Task details |
Reproduce all the entries below, renaming every occurrence of "DYNAMO" to "TITAN" and leaving all other text unchanged.

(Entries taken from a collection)
====
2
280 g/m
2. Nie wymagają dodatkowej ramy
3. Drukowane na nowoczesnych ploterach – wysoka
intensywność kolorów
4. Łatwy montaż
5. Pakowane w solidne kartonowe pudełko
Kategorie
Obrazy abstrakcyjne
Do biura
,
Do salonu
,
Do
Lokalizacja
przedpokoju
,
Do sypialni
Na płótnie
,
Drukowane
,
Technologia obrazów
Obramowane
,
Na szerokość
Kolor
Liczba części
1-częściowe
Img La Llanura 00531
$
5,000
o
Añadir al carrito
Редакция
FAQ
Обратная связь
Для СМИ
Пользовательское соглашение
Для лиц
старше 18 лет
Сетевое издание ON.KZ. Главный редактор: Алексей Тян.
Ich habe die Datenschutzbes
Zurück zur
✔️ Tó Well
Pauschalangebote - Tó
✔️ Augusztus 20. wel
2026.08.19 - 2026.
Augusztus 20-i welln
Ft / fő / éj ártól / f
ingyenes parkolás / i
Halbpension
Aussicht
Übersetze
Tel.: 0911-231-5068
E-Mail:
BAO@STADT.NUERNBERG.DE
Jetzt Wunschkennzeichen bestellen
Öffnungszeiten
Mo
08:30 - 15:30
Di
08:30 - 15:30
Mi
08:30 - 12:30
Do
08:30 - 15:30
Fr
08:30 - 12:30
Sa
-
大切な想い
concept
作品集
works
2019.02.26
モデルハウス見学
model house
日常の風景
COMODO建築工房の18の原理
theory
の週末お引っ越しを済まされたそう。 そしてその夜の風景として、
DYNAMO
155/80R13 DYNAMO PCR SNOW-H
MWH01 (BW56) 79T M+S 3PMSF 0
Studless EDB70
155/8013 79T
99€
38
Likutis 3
====
Written reply |
2
280 g/m
2. Nie wymagają dodatkowej ramy
3. Drukowane na nowoczesnych ploterach – wysoka
intensywność kolorów
4. Łatwy montaż
5. Pakowane w solidne kartonowe pudełko
Kategorie
Obrazy abstrakcyjne
Do biura
,
Do salonu
,
Do
Lokalizacja
przedpokoju
,
Do sypialni
Na płótnie
,
Drukowane
,
Technologia obrazów
Obramowane
,
Na szerokość
Kolor
Liczba części
1-częściowe
Img La Llanura 00531
$
5,000
o
Añadir al carrito
Редакция
FAQ
Обратная связь
Для СМИ
Пользовательское соглашение
Для лиц
старше 18 лет
Сетевое издание ON.KZ. Главный редактор: Алексей Тян.
Ich habe die Datenschutzbes
Zurück zur
✔️ Tó Well
Pauschalangebote - Tó
✔️ Augusztus 20. wel
2026.08.19 - 2026.
Augusztus 20-i welln
Ft / fő / éj ártól / f
ingyenes parkolás / i
Halbpension
Aussicht
Übersetze
Tel.: 0911-231-5068
E-Mail:
BAO@STADT.NUERNBERG.DE
Jetzt Wunschkennzeichen bestellen
Öffnungszeiten
Mo
08:30 - 15:30
Di
08:30 - 15:30
Mi
08:30 - 12:30
Do
08:30 - 15:30
Fr
08:30 - 12:30
Sa
-
大切な想い
concept
作品集
works
2019.02.26
モデルハウス見学
model house
日常の風景
COMODO建築工房の18の原理
theory
の週末お引っ越しを済まされたそう。 そしてその夜の風景として、
TITAN
155/80R13 TITAN PCR SNOW-H
MWH01 (BW56) 79T M+S 3PMSF 0
Studless EDB70
155/8013 79T
99€
38
Likutis 3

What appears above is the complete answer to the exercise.